◆ The exercise: Edit the listing from the line with "pose: elev=13.3 azim=267.5 roll=9.6 dist=1.49" through the end, replacing "pose" with "camera" and leaving everything else unchanged.

Stored items:
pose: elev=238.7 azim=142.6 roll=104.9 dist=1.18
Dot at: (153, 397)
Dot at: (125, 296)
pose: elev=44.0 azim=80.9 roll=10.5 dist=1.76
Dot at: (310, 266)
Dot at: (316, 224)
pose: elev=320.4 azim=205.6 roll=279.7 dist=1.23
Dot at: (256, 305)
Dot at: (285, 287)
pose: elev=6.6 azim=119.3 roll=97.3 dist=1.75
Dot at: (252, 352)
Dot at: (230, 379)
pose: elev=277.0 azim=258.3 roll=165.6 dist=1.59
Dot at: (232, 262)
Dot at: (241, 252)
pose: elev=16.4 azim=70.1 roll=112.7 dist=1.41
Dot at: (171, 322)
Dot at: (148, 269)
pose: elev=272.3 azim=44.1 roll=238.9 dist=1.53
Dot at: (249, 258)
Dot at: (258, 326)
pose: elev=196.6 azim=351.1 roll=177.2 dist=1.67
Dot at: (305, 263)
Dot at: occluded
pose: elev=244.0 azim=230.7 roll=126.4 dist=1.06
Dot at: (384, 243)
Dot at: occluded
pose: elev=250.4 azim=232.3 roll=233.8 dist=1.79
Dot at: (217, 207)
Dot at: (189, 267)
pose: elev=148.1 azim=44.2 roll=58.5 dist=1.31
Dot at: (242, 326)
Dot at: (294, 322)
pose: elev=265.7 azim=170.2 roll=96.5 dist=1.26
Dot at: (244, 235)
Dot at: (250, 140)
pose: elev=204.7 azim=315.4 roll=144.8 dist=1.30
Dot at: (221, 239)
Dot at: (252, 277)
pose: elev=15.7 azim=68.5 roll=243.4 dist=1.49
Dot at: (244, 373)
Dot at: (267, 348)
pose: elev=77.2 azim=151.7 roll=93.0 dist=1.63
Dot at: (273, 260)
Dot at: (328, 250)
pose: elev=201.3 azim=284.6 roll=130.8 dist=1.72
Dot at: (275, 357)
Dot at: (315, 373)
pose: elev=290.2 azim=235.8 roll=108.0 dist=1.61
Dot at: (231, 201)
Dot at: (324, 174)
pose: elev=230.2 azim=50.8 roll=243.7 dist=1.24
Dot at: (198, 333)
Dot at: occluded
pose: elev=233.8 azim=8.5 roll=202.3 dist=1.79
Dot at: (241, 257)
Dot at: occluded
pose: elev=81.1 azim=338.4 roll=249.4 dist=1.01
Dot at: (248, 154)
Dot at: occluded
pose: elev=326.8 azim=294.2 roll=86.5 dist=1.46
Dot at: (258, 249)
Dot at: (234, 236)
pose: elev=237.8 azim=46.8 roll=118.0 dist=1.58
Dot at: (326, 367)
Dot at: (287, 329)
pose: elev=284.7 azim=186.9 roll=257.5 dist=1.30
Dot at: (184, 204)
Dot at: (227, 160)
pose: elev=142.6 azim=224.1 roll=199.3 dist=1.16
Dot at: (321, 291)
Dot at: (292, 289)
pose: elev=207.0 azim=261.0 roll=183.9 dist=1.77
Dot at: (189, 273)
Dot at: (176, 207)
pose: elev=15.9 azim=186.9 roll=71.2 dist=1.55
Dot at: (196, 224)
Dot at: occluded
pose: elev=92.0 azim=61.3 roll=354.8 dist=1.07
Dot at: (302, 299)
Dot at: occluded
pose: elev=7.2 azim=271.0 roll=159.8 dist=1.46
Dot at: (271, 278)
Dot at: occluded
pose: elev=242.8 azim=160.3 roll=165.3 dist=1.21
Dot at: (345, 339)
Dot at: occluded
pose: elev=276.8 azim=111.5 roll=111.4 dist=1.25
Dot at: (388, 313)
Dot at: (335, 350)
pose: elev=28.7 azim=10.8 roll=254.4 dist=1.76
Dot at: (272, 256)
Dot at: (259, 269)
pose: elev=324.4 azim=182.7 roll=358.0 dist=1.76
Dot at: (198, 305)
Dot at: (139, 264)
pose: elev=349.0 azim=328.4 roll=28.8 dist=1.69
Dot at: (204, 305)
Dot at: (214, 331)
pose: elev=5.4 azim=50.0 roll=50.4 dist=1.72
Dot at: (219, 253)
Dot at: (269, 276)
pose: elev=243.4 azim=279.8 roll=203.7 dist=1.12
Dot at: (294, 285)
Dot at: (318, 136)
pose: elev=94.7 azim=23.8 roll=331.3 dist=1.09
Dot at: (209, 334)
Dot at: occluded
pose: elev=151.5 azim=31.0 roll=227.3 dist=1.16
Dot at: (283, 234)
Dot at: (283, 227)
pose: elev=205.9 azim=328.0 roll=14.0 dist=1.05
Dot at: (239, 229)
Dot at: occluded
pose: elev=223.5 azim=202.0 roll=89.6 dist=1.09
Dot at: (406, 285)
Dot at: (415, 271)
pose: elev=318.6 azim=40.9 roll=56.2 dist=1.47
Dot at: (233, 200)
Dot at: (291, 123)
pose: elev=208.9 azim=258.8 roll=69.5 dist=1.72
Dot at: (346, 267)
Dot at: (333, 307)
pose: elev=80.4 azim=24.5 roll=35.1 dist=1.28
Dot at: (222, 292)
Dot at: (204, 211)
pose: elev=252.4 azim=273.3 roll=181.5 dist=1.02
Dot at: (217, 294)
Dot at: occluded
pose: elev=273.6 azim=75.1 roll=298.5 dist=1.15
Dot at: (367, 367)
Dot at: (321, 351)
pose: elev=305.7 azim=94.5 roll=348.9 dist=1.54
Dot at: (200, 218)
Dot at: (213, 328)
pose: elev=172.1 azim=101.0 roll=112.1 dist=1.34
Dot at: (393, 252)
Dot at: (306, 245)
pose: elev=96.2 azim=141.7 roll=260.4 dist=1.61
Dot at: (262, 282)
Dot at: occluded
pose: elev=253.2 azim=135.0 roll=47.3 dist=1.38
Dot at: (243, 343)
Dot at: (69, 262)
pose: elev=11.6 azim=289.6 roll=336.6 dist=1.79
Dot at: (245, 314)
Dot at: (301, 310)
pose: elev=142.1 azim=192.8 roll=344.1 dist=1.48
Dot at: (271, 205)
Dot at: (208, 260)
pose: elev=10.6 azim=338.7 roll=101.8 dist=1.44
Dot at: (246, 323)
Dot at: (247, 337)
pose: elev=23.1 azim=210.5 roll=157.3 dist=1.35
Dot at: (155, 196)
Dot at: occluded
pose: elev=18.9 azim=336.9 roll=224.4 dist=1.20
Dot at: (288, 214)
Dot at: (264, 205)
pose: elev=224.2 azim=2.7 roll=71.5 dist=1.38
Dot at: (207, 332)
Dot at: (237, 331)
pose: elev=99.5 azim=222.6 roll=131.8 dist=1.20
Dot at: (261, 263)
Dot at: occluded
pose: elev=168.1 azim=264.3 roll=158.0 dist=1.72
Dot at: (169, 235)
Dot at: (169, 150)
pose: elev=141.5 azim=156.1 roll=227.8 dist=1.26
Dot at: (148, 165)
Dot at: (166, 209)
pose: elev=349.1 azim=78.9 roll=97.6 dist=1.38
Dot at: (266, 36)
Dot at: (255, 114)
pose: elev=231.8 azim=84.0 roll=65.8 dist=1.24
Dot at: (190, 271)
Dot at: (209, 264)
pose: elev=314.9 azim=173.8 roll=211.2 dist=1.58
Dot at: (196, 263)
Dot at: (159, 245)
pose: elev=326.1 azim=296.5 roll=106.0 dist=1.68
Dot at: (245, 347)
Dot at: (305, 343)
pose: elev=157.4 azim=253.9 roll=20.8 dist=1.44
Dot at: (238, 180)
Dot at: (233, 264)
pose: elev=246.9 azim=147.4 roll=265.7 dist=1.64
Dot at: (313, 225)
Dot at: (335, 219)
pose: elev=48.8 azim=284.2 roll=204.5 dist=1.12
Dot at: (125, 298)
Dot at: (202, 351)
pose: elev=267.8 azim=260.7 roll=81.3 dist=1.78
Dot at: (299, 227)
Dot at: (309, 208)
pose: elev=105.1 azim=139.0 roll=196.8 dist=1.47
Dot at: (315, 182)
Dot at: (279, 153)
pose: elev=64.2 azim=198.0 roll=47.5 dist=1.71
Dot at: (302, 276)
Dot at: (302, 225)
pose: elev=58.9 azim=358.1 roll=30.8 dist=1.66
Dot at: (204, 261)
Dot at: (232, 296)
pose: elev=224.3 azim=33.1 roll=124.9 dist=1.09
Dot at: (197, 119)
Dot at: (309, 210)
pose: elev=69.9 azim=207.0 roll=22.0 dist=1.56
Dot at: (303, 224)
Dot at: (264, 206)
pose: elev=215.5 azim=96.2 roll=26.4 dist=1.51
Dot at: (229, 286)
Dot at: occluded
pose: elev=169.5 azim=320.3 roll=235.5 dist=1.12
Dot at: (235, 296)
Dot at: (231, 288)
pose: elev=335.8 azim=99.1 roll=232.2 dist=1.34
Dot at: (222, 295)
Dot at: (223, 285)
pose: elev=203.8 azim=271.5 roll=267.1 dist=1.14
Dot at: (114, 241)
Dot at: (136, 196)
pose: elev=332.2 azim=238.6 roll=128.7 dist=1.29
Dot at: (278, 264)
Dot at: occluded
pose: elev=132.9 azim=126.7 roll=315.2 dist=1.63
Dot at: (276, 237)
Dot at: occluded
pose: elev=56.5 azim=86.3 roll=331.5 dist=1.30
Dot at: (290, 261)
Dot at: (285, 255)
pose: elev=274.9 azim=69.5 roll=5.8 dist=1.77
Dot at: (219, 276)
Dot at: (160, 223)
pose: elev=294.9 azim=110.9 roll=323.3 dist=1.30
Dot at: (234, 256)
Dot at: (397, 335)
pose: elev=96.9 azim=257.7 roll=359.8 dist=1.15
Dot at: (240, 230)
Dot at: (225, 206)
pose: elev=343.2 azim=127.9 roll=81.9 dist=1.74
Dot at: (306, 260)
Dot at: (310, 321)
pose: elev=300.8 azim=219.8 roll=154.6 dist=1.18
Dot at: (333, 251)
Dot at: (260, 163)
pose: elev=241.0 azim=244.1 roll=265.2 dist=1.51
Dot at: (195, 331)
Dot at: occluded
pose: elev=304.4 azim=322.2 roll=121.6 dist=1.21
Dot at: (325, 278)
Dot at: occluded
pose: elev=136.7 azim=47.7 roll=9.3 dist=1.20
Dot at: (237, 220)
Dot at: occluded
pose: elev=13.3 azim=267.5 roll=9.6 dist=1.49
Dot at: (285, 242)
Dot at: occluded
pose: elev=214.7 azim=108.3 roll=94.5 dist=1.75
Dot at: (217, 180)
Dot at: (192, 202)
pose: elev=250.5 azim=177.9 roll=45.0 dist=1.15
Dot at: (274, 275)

◆ Task output:
camera: elev=13.3 azim=267.5 roll=9.6 dist=1.49
Dot at: (285, 242)
Dot at: occluded
camera: elev=214.7 azim=108.3 roll=94.5 dist=1.75
Dot at: (217, 180)
Dot at: (192, 202)
camera: elev=250.5 azim=177.9 roll=45.0 dist=1.15
Dot at: (274, 275)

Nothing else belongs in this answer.